Silesia

Jeniferever

Music review by Richard Lewis 26/4/2011

Named after a Smashing Pumpkins track, Swedish four-piece Jeniferever have slowly built themselves a niche of purveyors of the same glacial slow motion soundscapes Sigur Ros excel at. Emerging in 2006and creating a reputation as guitar-band-as-cinematographers, their tracks progress in a beautific glide, the band weaving intricate guitar motifs that burst into full bloom with the arrival of synthesized strings that lift the songs onto a higher melodic plain.

Whilst undeniably bearing some sonic similarities to Sigur Ros, the Swedes are markedly different from their Icelandic neighbours vocally and lyrically. Less ethereal, the present band eschews the equal parts English, Icelandic and invented ‘Hopelandic’ words of Jonsi Birgisson. With his plaintive, straightforward English vocals, Kristofer Jonson sounds strangely like Snow Patrol’s Gary Lightbody at points, utilizing a formula of half-whispered verses that build to the emotional release of the choruses. Such traditional songwriting practice as switching between verses and choruses may sound slightly incongruous for the current band, yet Silesia proves to be Jeniferever’s most immediate and cohesive effort to date.

That said, the band still retain some of their opaque aspects, opening with the six minute plus title track, possibly the slowest track on the collection. ‘Waifs and Strays’ the album’s lead-off single, which follows next, is more direct whilst ‘The Beat of Our Own Blood’, a subtlely brilliant distillation of their sound crammed into the space of a four minute pop song, sounds like a sure-fire hit single (back when guitar bands used to enjoy such things.)

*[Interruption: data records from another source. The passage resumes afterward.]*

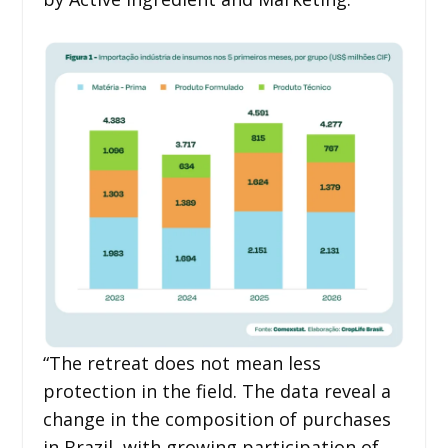
“The retreat does not mean less
protection in the field. The data reveal a
change in the composition of purchases
in Brazil, with growing participation of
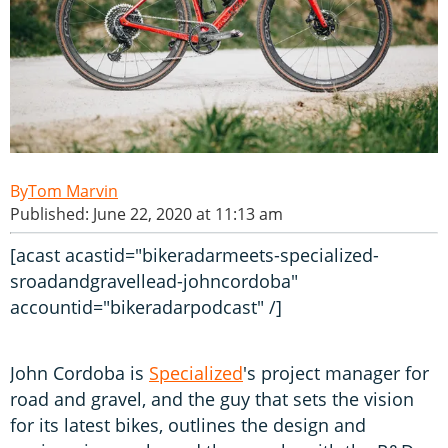
Tom Marvin
Published: June 22, 2020 at 11:13 am
[acast acastid="bikeradarmeets-specialized-
sroadandgravellead-johncordoba"
accountid="bikeradarpodcast" /]
John Cordoba is
Specialized
's project manager for
road and gravel, and the guy that sets the vision
for its latest bikes, outlines the design and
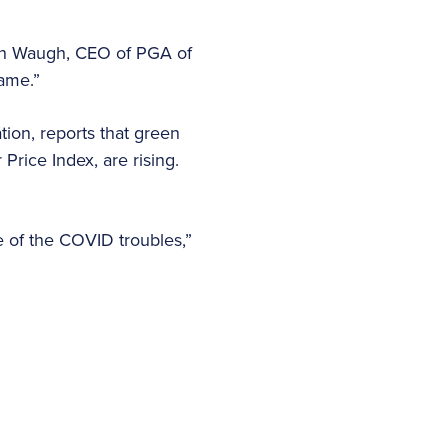
eth Waugh, CEO of PGA of
game.”
ion, reports that green
Price Index, are rising.
e of the COVID troubles,”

Lumped in with several bands considered to be nu-shoegazers, Jeniferever despite employing three guitarists at times have less of the saturated tones of Wooden Shijps and The Big Pink, the band largely sticking to arpeggiated melody lines as opposed to massively reverbed chords.

‘Deception Pass’, described as possibly the band’s heaviest song yet evokes an angry sea, thundering out of the speakers not unlike Billy Corgan’s mob crossed with early U2. Topped with a vocal akin to mainstream US rockers 30 Seconds to Mars, the track could well be the one that finally secures them a place on MTV America. Elsewhere, ‘A Drink to Remember,’ and ‘Cathedral Peak’s desolate arpeggios and understated guitar riffs intertwine gorgeously, bolstered with synth and keyboard lines.

Hailing from same town in Sweden as the superlative Radio Dept, Jeniferever have the same atmospheric sheen to their tracks as their fellow countrymen minus the shorter song structures and poppier elements that has seen the Dept expand into the mainstream. Here, ‘Dover’ sounds the most similar to their Uppsala contemporaries, its understated melodic approach producing a winning pop song. Also recalling US slow-core merchants Slint and Low at times with their gently rolling guitar soundscapes, Jeniferever are less desolate than either of the two bands, the drumfills of sticksman Fredrik Aspelin keeping the song’s tempos clipping along.

Concluding with the nine-minute ‘Hearths’, which miraculously doesn’t outstay its welcome, featuring the only double-tracked vocal on the record, the LP draws to a close on an uplifting note. Despite the slightly strange sequencing on display, (the opening track would have been better shunted to later in the running order and there are breaks in the moods established by some of the songs), Silesia is largely a triumph. With its noon-bright tone and melodic immediacy, Jeniferever more than deserve to win over new converts, their developing commercial sensibilities combining effortlessly with their cinematic musical vision.